**DOCUMENT SEGMENT**
------------------------------------------------------------
To determine which closing sleeve geometry best conditioned the flow entering the steam chamber within the FCD, two-phase CFD simulations were completed for each case. Phase-change was not considered. Constant concentration and fluid properties were considered for the steam and water droplets. ANSYS CFX Modeling software was used to perform CFD analyses.3 By conditioning the flow, the nozzle cross-section could be used more effectively, reducing the peak velocity in the nozzle and improving FCD reliability. In addition, the velocity of the flow exiting the diffuser needed to be determined. The steam flow velocity should be less than 100 ft/sec, exiting the diffuser, to help ensure there was no LDIE risk to the slotted liner.

Design cases 1 and 2–velocity ratios.
Table 1. Design cases 1 and 2–velocity ratios.

Each case used the same center nipple, top sub and bottom sub, and the sleeve geometry represented the variable being tested. The simulations were performed by considering a ¼ cut of the cross-section, to reduce both mesh size and time necessary for simulation convergence, Fig. 1. The FCD in the analysis was the top device on the injection tubing string, meaning it would encounter the highest steam pressure and flowrate through the bore. Table 1 presents the boundary conditions considered for each simulation.
------------------------------------------------------------
**ACTIVITY A**
Arrange the entries as a numbered list, leaving out blank lines. Begin with the first line of the entries and stop after the line that has "ん ふるさと納税 ランキ".

[Items listed in a dataset]
------------------------------------------------------------
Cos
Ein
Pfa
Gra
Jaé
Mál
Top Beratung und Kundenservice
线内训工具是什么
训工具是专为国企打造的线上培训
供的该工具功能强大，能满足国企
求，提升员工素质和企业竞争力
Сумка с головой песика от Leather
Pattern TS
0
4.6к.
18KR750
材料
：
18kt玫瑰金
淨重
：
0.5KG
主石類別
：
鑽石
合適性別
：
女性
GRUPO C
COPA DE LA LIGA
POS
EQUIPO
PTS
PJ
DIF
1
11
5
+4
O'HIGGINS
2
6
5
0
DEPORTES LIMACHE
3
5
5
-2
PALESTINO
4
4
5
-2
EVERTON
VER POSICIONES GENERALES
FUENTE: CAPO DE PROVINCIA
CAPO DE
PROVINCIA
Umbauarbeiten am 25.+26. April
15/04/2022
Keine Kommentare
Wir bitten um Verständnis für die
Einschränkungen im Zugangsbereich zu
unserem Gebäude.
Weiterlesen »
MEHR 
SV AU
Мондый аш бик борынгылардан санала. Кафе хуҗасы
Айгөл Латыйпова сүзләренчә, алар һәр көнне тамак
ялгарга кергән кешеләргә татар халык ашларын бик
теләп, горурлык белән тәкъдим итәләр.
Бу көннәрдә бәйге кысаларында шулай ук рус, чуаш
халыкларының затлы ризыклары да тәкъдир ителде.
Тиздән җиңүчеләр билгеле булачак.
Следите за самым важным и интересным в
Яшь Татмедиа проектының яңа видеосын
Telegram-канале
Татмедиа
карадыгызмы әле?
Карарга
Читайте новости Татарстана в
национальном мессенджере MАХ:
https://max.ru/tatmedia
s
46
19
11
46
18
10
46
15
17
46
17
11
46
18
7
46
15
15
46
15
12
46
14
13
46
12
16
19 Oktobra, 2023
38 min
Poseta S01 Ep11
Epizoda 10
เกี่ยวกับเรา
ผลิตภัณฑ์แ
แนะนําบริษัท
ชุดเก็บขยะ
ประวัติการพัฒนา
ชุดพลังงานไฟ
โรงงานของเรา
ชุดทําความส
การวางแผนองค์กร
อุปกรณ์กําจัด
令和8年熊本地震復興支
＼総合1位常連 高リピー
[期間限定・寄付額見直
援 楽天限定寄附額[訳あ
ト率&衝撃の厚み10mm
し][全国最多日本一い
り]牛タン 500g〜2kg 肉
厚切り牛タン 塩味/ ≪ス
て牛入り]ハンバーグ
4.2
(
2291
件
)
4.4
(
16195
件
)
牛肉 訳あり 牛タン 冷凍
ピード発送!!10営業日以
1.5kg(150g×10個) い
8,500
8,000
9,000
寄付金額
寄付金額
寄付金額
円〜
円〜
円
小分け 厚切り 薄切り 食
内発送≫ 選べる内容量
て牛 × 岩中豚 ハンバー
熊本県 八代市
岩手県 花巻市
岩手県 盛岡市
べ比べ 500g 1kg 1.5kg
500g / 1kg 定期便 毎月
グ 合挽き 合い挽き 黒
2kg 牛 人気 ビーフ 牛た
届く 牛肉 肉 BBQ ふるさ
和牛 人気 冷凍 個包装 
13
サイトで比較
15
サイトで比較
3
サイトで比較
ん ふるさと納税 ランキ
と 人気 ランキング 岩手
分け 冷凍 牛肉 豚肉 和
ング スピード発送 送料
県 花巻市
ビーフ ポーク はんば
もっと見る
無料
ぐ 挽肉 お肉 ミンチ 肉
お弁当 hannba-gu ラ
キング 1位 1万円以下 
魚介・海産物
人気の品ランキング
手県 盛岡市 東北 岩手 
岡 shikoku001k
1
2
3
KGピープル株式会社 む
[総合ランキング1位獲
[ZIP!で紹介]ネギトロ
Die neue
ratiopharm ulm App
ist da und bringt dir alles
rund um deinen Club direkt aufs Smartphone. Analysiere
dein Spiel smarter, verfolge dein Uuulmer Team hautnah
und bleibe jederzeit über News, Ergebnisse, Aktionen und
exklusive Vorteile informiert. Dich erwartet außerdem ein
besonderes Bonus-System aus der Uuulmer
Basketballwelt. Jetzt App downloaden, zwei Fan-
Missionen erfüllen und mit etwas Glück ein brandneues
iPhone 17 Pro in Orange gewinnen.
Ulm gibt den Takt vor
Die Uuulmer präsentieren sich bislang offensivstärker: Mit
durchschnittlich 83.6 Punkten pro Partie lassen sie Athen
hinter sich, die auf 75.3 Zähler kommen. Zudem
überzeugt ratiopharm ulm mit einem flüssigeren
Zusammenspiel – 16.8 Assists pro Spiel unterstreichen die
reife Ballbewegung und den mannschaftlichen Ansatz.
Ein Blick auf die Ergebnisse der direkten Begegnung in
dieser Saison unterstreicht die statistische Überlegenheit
------------------------------------------------------------
**ACTIVITY B**
In the CFD simulation passage:
(i) What software was used for the CFD analyses?
(ii) What limit was set for the steam flow velocity exiting the diffuser?
(iii) What portion of the cross-section did the simulations consider?

**TASK RESULT A**
1. Cos
2. Ein
3. Pfa
4. Gra
5. Jaé
6. Mál
7. Top Beratung und Kundenservice
8. 线内训工具是什么
9. 训工具是专为国企打造的线上培训
10. 供的该工具功能强大，能满足国企
11. 求，提升员工素质和企业竞争力
12. Сумка с головой песика от Leather
13. Pattern TS
14. 0
15. 4.6к.
16. 18KR750
17. 材料
18. ：
19. 18kt玫瑰金
20. 淨重
21. ：
22. 0.5KG
23. 主石類別
24. ：
25. 鑽石
26. 合適性別
27. ：
28. 女性
29. GRUPO C
30. COPA DE LA LIGA
31. POS
32. EQUIPO
33. PTS
34. PJ
35. DIF
36. 1
37. 11
38. 5
39. +4
40. O'HIGGINS
41. 2
42. 6
43. 5
44. 0
45. DEPORTES LIMACHE
46. 3
47. 5
48. 5
49. -2
50. PALESTINO
51. 4
52. 4
53. 5
54. -2
55. EVERTON
56. VER POSICIONES GENERALES
57. FUENTE: CAPO DE PROVINCIA
58. CAPO DE
59. PROVINCIA
60. Umbauarbeiten am 25.+26. April
61. 15/04/2022
62. Keine Kommentare
63. Wir bitten um Verständnis für die
64. Einschränkungen im Zugangsbereich zu
65. unserem Gebäude.
66. Weiterlesen »
67. MEHR 
68. SV AU
69. Мондый аш бик борынгылардан санала. Кафе хуҗасы
70. Айгөл Латыйпова сүзләренчә, алар һәр көнне тамак
71. ялгарга кергән кешеләргә татар халык ашларын бик
72. теләп, горурлык белән тәкъдим итәләр.
73. Бу көннәрдә бәйге кысаларында шулай ук рус, чуаш
74. халыкларының затлы ризыклары да тәкъдир ителде.
75. Тиздән җиңүчеләр билгеле булачак.
76. Следите за самым важным и интересным в
77. Яшь Татмедиа проектының яңа видеосын
78. Telegram-канале
79. Татмедиа
80. карадыгызмы әле?
81. Карарга
82. Читайте новости Татарстана в
83. национальном мессенджере MАХ:
84. https://max.ru/tatmedia
85. s
86. 46
87. 19
88. 11
89. 46
90. 18
91. 10
92. 46
93. 15
94. 17
95. 46
96. 17
97. 11
98. 46
99. 18
100. 7
101. 46
102. 15
103. 15
104. 46
105. 15
106. 12
107. 46
108. 14
109. 13
110. 46
111. 12
112. 16
113. 19 Oktobra, 2023
114. 38 min
115. Poseta S01 Ep11
116. Epizoda 10
117. เกี่ยวกับเรา
118. ผลิตภัณฑ์แ
119. แนะนําบริษัท
120. ชุดเก็บขยะ
121. ประวัติการพัฒนา
122. ชุดพลังงานไฟ
123. โรงงานของเรา
124. ชุดทําความส
125. การวางแผนองค์กร
126. อุปกรณ์กําจัด
127. 令和8年熊本地震復興支
128. ＼総合1位常連 高リピー
129. [期間限定・寄付額見直
130. 援 楽天限定寄附額[訳あ
131. ト率&衝撃の厚み10mm
132. し][全国最多日本一い
133. り]牛タン 500g〜2kg 肉
134. 厚切り牛タン 塩味/ ≪ス
135. て牛入り]ハンバーグ
136. 4.2
137. (
138. 2291
139. 件
140. )
141. 4.4
142. (
143. 16195
144. 件
145. )
146. 牛肉 訳あり 牛タン 冷凍
147. ピード発送!!10営業日以
148. 1.5kg(150g×10個) い
149. 8,500
150. 8,000
151. 9,000
152. 寄付金額
153. 寄付金額
154. 寄付金額
155. 円〜
156. 円〜
157. 円
158. 小分け 厚切り 薄切り 食
159. 内発送≫ 選べる内容量
160. て牛 × 岩中豚 ハンバー
161. 熊本県 八代市
162. 岩手県 花巻市
163. 岩手県 盛岡市
164. べ比べ 500g 1kg 1.5kg
165. 500g / 1kg 定期便 毎月
166. グ 合挽き 合い挽き 黒
167. 2kg 牛 人気 ビーフ 牛た
168. 届く 牛肉 肉 BBQ ふるさ
169. 和牛 人気 冷凍 個包装 
170. 13
171. サイトで比較
172. 15
173. サイトで比較
174. 3
175. サイトで比較
176. ん ふるさと納税 ランキ

**TASK RESULT B**
(i) ANSYS CFX Modeling software.
(ii) Less than 100 ft/sec.
(iii) A ¼ cut of the cross-section.